* _Input data_
- - - - - - -

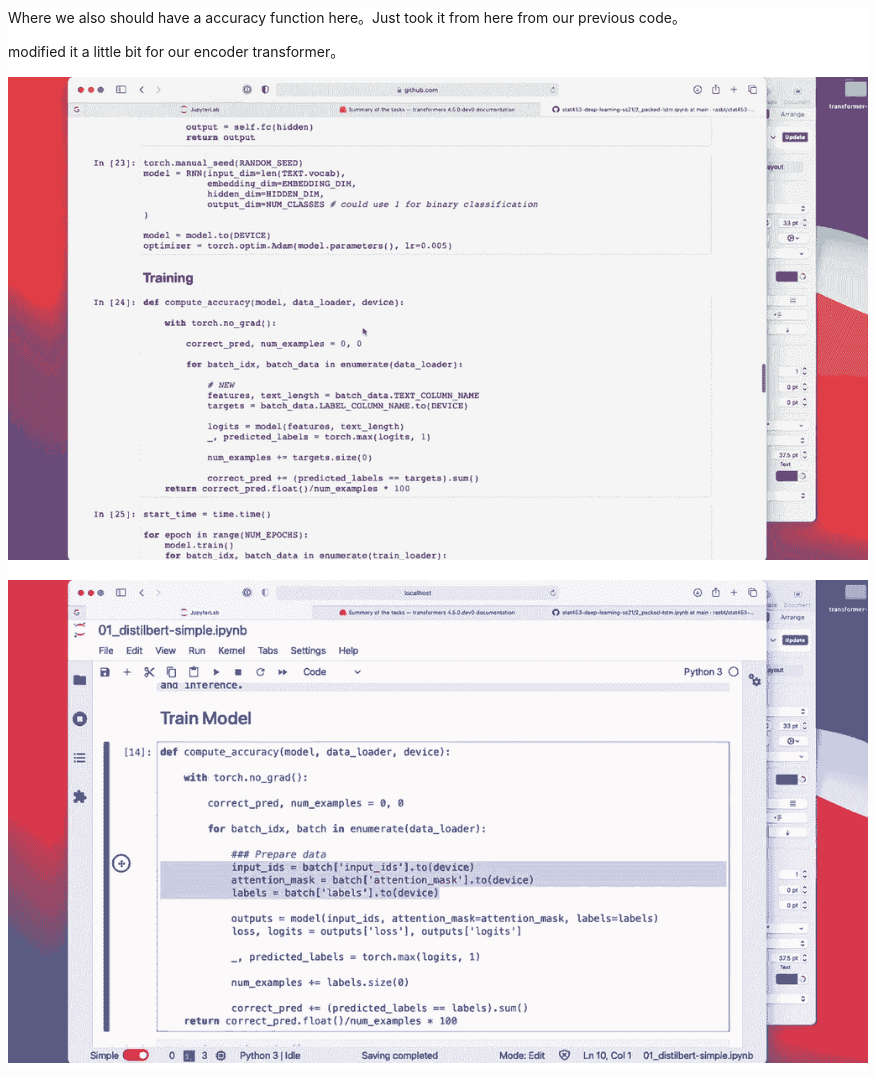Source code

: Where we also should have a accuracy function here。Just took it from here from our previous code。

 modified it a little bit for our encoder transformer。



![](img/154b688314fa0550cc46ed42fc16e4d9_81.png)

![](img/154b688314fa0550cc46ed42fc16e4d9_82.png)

- - - - - - -

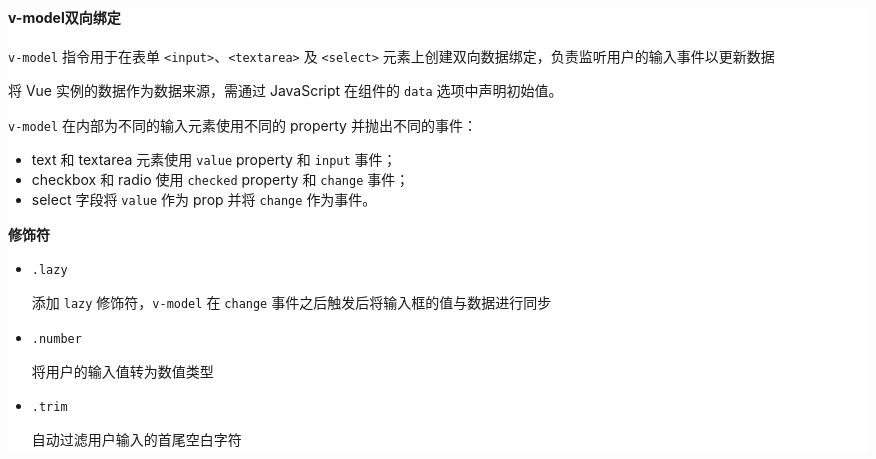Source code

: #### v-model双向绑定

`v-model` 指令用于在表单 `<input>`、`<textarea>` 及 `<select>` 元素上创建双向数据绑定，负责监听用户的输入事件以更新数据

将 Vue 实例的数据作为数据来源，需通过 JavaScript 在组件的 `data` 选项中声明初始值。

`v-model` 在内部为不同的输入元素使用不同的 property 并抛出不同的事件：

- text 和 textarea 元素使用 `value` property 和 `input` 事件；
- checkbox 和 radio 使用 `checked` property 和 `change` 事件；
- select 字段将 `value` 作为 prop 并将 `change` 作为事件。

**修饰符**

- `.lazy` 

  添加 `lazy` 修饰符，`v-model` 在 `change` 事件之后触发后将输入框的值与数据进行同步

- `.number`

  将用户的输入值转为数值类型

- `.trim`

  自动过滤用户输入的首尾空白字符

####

- - - - - - -

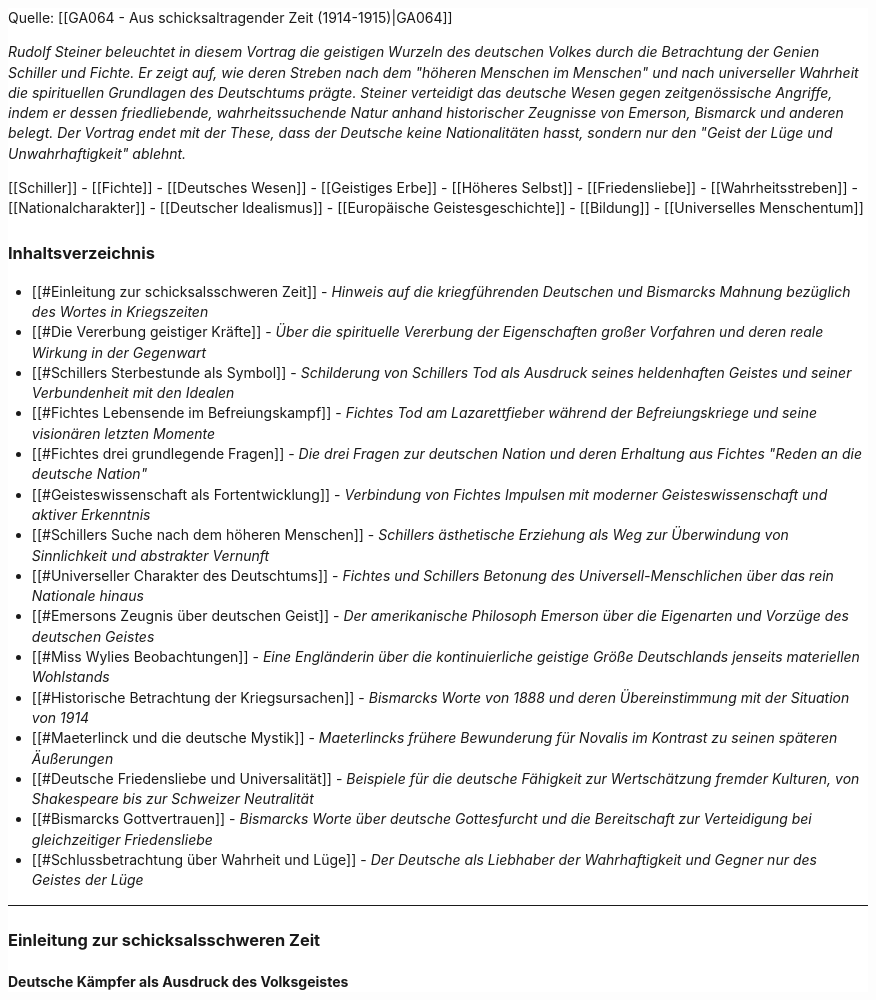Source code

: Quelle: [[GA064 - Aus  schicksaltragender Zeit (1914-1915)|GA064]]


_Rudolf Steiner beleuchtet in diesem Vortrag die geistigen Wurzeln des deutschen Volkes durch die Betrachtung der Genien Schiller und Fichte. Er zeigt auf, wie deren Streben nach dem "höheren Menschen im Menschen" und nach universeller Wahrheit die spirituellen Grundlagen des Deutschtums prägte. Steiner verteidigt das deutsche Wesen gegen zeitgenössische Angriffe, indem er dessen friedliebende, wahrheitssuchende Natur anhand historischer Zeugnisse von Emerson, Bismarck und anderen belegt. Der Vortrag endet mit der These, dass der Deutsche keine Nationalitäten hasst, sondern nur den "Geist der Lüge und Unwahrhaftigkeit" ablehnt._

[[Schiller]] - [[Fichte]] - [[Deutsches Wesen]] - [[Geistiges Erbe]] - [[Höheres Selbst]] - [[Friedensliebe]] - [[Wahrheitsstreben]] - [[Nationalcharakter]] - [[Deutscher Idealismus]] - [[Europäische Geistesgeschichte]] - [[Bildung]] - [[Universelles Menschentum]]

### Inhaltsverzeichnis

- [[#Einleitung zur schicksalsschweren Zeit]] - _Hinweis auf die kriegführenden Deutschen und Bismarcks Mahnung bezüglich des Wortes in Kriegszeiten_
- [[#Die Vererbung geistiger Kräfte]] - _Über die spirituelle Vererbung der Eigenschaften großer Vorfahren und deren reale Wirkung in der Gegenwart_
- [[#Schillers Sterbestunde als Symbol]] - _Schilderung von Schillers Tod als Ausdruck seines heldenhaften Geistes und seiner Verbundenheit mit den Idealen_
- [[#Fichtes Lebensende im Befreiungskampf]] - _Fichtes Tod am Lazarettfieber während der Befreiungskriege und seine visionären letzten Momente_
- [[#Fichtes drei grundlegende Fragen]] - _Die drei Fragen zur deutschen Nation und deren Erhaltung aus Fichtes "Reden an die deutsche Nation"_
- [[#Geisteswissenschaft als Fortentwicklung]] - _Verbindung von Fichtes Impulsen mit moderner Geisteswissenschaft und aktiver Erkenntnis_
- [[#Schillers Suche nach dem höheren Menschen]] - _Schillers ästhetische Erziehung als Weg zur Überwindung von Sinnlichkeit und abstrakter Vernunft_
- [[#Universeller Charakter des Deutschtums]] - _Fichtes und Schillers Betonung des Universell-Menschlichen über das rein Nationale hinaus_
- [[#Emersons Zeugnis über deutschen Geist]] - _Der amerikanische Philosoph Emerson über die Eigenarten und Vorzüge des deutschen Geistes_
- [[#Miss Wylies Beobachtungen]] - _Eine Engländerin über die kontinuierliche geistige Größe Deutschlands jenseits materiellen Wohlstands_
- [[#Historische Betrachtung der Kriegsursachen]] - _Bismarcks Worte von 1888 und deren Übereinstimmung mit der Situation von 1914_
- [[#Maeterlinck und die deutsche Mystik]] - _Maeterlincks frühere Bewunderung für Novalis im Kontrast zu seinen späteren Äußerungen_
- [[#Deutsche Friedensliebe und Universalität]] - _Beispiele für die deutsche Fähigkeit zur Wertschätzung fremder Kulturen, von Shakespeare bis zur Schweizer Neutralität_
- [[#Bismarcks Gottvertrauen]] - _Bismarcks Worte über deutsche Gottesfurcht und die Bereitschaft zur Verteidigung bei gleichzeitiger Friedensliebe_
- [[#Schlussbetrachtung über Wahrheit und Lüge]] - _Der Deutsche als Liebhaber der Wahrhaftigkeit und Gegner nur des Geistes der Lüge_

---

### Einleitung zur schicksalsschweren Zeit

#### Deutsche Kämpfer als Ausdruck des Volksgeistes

- - - - - - -

* _What is being asked_
The entries above hold the needed span. Transcribe exactly the lines from the one with "- [[#Fichtes drei" to the one with "- [[#Bismarcks Gottvertrauen]]", both included.

* _Task solution_
- [[#Fichtes drei grundlegende Fragen]] - _Die drei Fragen zur deutschen Nation und deren Erhaltung aus Fichtes "Reden an die deutsche Nation"_
- [[#Geisteswissenschaft als Fortentwicklung]] - _Verbindung von Fichtes Impulsen mit moderner Geisteswissenschaft und aktiver Erkenntnis_
- [[#Schillers Suche nach dem höheren Menschen]] - _Schillers ästhetische Erziehung als Weg zur Überwindung von Sinnlichkeit und abstrakter Vernunft_
- [[#Universeller Charakter des Deutschtums]] - _Fichtes und Schillers Betonung des Universell-Menschlichen über das rein Nationale hinaus_
- [[#Emersons Zeugnis über deutschen Geist]] - _Der amerikanische Philosoph Emerson über die Eigenarten und Vorzüge des deutschen Geistes_
- [[#Miss Wylies Beobachtungen]] - _Eine Engländerin über die kontinuierliche geistige Größe Deutschlands jenseits materiellen Wohlstands_
- [[#Historische Betrachtung der Kriegsursachen]] - _Bismarcks Worte von 1888 und deren Übereinstimmung mit der Situation von 1914_
- [[#Maeterlinck und die deutsche Mystik]] - _Maeterlincks frühere Bewunderung für Novalis im Kontrast zu seinen späteren Äußerungen_
- [[#Deutsche Friedensliebe und Universalität]] - _Beispiele für die deutsche Fähigkeit zur Wertschätzung fremder Kulturen, von Shakespeare bis zur Schweizer Neutralität_
- [[#Bismarcks Gottvertrauen]] - _Bismarcks Worte über deutsche Gottesfurcht und die Bereitschaft zur Verteidigung bei gleichzeitiger Friedensliebe_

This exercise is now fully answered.